Vengo poi nuovamente indirizzato al presepe e mi si fa osservare qualcosa: “Vedi quel personaggio che batte il ferro? E’ nuovo. E’ Domenico… Lo abbiamo messo l’anno scorso. Si tratta della miniatura di un nostro amico e Collaboratore da sempre del presepe. L’anno scorso è Venuto a mancare e lo abbiamo Voluto ricordare lasciando che una piccola parte di lui continuasse a vivere per sempre in ogni Natale che Verrà.”

Per ultimo mi fa vedere i Diorama che ritraggono l’Annunciazione, l’Ultima Cena e la Crocifissione. Quest’ultima riproduce nettamente la cava di Balangero , anche i sacchi riportano lo stesso nome, e ad un certo punto il cielo riproduce perfettamente il buio della morte. Mi spiega che qui appena pronto verrà posto un’altro loro amico scomparso quest’anno proprio per un tumore causato dalla cava… Battista.. “Così anche lui rimane per sempre con noi”…

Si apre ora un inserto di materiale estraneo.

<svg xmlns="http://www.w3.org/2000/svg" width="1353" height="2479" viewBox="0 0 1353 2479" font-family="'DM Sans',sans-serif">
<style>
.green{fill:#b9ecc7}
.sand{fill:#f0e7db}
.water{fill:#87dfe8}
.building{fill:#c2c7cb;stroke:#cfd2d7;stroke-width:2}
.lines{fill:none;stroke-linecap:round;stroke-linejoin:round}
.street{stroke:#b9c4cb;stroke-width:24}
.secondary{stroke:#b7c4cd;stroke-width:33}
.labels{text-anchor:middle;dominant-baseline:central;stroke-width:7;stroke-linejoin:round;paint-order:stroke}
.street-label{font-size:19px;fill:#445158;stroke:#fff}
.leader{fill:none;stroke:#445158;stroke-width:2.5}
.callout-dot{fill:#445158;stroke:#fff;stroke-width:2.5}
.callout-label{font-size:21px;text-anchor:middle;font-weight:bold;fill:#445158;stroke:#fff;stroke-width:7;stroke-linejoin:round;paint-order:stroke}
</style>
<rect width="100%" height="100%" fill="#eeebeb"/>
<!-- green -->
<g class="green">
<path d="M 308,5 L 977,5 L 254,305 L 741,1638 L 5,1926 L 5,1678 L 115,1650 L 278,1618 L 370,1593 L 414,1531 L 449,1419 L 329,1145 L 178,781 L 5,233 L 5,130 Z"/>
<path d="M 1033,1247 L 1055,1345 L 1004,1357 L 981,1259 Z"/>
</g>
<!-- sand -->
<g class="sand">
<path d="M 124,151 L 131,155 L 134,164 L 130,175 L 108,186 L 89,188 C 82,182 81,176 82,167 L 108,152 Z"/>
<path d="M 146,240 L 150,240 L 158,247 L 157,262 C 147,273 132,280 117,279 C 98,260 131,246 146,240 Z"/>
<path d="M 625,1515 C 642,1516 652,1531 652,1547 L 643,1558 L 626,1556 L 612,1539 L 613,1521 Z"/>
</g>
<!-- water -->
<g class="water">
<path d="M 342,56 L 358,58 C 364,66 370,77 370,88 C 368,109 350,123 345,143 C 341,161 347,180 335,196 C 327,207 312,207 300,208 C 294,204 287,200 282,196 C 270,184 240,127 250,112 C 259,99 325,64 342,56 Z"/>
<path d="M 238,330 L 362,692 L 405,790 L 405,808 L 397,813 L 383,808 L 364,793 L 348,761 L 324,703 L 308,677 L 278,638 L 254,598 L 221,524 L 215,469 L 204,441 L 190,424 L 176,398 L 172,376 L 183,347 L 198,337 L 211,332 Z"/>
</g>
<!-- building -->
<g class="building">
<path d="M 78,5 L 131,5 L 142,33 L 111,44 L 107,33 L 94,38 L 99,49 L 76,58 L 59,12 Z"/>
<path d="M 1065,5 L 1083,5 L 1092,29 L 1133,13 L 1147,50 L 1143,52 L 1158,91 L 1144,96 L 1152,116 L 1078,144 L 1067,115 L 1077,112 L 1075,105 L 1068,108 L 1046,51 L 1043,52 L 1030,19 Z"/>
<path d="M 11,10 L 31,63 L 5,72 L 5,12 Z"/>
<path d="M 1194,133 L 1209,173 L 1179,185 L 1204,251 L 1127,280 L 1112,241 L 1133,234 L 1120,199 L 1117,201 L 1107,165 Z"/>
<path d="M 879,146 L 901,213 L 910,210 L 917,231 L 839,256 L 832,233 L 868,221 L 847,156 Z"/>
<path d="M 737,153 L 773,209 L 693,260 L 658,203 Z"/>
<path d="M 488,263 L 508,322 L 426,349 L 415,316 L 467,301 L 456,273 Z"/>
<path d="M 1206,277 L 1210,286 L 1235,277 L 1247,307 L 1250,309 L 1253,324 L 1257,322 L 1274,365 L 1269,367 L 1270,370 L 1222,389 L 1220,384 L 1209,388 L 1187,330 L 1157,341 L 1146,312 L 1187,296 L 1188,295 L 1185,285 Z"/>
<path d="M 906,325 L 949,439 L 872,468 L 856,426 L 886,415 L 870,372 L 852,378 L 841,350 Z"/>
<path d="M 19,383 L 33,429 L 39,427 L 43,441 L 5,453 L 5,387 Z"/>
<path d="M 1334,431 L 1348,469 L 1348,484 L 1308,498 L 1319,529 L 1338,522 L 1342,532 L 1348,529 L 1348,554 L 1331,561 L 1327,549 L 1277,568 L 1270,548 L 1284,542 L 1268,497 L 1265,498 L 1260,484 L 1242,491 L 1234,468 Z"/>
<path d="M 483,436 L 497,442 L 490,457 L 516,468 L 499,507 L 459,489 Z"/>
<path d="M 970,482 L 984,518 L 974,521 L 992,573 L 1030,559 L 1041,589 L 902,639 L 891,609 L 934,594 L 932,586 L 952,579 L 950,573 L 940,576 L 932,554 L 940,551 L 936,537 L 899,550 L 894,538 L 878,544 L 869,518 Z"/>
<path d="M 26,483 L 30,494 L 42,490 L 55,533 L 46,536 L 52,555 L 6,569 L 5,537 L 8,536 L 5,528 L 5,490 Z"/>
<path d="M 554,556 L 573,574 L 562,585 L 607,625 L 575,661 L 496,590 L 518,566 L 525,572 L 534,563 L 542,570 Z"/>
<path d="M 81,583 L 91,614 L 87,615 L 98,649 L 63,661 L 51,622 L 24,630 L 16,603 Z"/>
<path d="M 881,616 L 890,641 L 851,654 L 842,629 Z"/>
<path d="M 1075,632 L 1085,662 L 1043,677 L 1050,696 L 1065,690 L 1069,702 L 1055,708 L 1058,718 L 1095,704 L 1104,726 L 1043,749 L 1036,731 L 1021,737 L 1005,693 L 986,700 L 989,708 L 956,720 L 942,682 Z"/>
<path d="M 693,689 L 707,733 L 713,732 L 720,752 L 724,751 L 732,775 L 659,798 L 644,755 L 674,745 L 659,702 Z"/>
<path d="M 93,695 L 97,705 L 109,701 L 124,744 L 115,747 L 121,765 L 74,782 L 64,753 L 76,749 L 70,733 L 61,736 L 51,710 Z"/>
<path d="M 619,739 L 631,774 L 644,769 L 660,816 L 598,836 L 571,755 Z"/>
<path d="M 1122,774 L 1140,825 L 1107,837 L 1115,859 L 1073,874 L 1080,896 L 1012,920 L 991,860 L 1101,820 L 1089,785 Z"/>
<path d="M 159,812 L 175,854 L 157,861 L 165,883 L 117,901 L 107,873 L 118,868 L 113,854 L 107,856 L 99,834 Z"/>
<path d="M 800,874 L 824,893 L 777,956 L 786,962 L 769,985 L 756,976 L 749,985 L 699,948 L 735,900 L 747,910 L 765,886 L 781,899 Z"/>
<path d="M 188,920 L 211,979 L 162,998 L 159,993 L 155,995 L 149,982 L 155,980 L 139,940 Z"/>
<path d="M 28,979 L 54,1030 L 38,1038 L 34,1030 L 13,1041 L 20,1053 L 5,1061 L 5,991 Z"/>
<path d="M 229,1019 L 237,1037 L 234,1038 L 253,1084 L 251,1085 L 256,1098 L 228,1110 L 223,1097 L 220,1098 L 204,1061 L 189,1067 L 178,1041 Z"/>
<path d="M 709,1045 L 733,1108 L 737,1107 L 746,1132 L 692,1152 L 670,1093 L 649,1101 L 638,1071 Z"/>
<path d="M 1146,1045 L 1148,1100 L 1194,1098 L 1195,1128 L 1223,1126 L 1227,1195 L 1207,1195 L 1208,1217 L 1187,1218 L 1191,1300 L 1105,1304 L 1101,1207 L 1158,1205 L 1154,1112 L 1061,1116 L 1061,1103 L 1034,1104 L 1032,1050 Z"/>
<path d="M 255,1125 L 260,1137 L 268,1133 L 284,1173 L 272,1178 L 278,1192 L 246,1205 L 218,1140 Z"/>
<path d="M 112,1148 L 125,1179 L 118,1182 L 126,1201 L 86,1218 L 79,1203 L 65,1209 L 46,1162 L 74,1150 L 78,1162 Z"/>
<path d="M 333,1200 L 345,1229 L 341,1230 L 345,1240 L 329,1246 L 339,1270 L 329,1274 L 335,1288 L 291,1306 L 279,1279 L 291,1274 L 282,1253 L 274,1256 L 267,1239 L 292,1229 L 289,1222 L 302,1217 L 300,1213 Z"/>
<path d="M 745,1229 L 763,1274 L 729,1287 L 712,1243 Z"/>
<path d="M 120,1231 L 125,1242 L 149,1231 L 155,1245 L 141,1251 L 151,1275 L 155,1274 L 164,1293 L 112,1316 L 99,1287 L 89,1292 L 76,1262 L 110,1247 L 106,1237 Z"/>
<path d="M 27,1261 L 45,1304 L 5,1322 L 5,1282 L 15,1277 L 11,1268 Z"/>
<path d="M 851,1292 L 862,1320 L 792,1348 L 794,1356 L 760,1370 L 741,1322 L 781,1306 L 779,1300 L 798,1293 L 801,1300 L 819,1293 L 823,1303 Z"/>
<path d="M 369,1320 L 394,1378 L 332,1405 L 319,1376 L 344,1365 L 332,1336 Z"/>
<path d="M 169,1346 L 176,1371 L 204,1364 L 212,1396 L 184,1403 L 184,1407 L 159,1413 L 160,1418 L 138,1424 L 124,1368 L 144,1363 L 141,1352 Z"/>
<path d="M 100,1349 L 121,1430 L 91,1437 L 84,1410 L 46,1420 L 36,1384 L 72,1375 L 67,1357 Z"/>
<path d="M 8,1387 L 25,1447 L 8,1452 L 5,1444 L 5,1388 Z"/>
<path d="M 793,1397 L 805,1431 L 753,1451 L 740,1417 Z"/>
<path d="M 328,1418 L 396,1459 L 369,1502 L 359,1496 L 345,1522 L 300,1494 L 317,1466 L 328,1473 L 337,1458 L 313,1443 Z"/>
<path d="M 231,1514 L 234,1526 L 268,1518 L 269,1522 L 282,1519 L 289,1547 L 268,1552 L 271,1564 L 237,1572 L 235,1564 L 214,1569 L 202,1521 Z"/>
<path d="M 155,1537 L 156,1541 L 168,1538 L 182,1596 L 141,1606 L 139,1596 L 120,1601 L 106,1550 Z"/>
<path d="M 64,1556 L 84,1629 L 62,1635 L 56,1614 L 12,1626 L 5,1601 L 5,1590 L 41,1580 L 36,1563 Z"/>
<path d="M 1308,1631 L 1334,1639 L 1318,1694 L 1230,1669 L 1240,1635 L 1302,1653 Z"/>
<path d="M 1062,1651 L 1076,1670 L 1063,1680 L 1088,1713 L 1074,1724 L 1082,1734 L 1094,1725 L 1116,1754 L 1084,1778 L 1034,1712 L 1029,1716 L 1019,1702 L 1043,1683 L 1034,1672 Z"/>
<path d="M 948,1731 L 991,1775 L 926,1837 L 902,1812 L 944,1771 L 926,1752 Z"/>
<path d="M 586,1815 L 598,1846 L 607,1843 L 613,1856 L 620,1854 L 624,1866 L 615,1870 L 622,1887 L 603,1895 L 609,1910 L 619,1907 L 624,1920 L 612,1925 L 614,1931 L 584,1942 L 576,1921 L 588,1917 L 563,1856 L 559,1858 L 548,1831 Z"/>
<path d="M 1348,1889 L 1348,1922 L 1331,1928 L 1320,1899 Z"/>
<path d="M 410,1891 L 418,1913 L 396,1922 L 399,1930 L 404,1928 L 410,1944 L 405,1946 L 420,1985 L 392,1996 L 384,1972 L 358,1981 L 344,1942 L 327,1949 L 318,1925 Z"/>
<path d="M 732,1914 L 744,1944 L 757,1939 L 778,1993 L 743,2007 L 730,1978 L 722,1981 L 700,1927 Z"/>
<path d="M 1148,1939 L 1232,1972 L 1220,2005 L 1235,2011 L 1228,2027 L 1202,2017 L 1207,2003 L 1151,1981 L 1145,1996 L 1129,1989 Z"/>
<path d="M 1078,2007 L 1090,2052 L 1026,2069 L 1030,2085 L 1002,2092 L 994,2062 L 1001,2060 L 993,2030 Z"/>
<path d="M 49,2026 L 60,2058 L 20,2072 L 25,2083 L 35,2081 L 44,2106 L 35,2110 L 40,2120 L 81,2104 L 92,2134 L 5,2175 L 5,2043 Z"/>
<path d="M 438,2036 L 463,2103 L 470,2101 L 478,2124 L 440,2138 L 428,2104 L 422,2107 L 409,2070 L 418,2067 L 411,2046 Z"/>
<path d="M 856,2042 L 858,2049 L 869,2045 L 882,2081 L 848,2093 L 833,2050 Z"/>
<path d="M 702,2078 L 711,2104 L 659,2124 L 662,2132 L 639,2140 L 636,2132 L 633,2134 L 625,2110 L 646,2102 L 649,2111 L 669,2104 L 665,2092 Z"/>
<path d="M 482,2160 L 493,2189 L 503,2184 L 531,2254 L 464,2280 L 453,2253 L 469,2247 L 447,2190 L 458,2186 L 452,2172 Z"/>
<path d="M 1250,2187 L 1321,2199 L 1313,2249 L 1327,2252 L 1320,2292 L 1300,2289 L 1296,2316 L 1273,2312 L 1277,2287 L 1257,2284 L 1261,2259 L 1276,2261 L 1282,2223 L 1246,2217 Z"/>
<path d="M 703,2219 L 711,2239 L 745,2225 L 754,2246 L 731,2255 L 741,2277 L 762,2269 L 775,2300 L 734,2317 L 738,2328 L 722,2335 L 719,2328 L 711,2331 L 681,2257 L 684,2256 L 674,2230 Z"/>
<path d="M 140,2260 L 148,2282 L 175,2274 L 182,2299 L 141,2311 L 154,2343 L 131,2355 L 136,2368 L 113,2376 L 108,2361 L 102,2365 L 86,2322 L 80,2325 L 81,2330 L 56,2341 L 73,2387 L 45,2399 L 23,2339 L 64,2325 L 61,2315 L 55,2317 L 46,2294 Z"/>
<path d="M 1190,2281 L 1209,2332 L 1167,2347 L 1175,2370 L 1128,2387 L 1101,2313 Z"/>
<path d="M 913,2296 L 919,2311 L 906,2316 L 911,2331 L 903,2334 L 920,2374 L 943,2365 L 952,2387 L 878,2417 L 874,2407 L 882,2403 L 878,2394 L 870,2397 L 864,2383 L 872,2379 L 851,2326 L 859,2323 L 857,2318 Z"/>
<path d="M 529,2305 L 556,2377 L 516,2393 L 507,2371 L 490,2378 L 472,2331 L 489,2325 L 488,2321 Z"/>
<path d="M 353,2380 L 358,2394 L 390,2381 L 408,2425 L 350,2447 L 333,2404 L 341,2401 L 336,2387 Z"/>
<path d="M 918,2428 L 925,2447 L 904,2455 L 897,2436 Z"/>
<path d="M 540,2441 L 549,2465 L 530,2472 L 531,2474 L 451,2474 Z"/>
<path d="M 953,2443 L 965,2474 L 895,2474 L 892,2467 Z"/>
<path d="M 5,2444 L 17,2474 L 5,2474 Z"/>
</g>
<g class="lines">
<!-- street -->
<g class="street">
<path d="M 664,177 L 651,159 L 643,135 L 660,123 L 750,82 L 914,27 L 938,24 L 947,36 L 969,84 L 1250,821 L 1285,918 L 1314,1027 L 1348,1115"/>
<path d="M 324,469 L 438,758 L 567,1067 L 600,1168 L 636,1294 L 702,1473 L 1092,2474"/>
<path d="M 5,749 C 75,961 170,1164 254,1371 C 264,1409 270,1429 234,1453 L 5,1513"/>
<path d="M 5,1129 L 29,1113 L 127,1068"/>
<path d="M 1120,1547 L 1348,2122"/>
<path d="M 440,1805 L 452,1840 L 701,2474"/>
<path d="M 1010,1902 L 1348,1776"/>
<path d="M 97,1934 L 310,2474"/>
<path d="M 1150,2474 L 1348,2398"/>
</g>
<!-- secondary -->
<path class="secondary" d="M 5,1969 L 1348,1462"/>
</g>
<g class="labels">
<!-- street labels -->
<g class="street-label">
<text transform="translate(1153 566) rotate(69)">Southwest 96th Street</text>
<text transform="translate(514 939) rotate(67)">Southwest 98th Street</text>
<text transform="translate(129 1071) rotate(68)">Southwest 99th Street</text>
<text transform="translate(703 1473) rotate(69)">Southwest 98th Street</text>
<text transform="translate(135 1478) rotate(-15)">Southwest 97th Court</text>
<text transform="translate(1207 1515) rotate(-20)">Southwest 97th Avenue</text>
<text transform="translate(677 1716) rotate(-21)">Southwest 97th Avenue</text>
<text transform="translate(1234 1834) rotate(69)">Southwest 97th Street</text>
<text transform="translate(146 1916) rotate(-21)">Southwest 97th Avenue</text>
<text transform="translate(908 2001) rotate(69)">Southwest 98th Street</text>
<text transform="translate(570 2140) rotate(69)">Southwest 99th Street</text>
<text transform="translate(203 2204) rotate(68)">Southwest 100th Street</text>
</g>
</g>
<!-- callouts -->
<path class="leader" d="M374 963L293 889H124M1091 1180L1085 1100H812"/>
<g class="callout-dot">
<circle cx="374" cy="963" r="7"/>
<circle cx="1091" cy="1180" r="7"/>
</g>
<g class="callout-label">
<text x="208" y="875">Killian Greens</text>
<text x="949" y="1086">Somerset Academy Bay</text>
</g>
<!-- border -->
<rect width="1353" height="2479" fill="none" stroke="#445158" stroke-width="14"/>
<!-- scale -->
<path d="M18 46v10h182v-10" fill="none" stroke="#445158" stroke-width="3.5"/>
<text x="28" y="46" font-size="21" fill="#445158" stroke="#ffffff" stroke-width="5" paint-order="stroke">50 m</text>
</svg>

Torno a casa tra i portici affollati di ragazzi nei bar e guardandoci negli occhi io e Noemi ripetiamo in forma affermativa e non più interrogativa: “ci piace o presepe”!

Grazie a Marzia Bozza per la collaborazione e disponibilità e a Francesca Sarnataro che sicuramente prenderà in esame il progetto per il prossimo Natale!